My mother fell ill that winter. Mountain born and mountain bred, the close streets had never agreed with her, and scolded by all of us, she promised, “come the fine weather,” to put sentiment behind her, and go away from them.

“I’m thinking she will,” said Hal, gripping my shoulder with his strong hand, “but it’ll be by herself that she’ll go, lad. My wonder is,” he continued, “that she has held out so long. If anything, it is you that have kept her alive. Now that you are off her mind to a certain extent, she is worrying about your father, I expect. These women, they never will believe a man can take care of himself, even in Heaven. She’s never quite trusted the Lord with him, and never will till she’s there to give an eye to things herself.”

Hal’s prophecy fell true. She left “come the fine weather,” as she had promised: I remember it was the first day primroses were hawked in the street. But another death had occurred just before; which, concerning me closely as it does, I had better here dispose of; and that was the death of old Mr. Stillwood, who passed away rich in honour and regret, and was buried with much ostentation and much sincere sorrow; for he had been to many of his clients, mostly old folk, rather a friend than a mere man of business, and had gained from all with whom he had come in contact, respect, and from many real affection.
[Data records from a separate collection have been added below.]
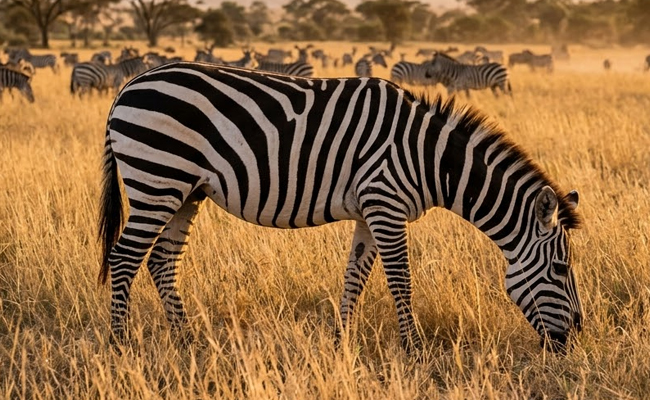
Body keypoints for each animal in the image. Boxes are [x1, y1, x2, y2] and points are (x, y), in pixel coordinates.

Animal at [99, 63, 583, 354]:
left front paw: (341, 340)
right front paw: (414, 348)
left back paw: (186, 340)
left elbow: (355, 276)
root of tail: (130, 84)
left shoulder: (371, 210)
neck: (430, 158)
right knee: (124, 257)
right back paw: (120, 345)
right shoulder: (386, 202)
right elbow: (400, 280)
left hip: (185, 190)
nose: (578, 337)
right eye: (561, 269)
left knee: (161, 260)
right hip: (157, 179)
In conformity with the old legal fashions that in his life he had so fondly clung to, his will was read aloud by Mr. Gadley after the return from the funeral, and many were the tears its recital called forth. Written years ago by himself and never altered, its quaint phraseology was full of kindly thought and expression. No one had been forgotten. Clerks, servants, poor relations, all had been treated with even-handed justice, while for those with claim upon him, ample provision had been made. Few wills, I think, could ever have been read less open to criticism.

Old Gadley slipped his arm into mine as we left the house. “If you’ve nothing to do, young ‘un,” he said, “I’ll get you to come with me to the office. I have got all the keys in my pocket, and we shall be quiet. It will be sad work for me, and I had rather we were alone. A couple of hours will show us everything.”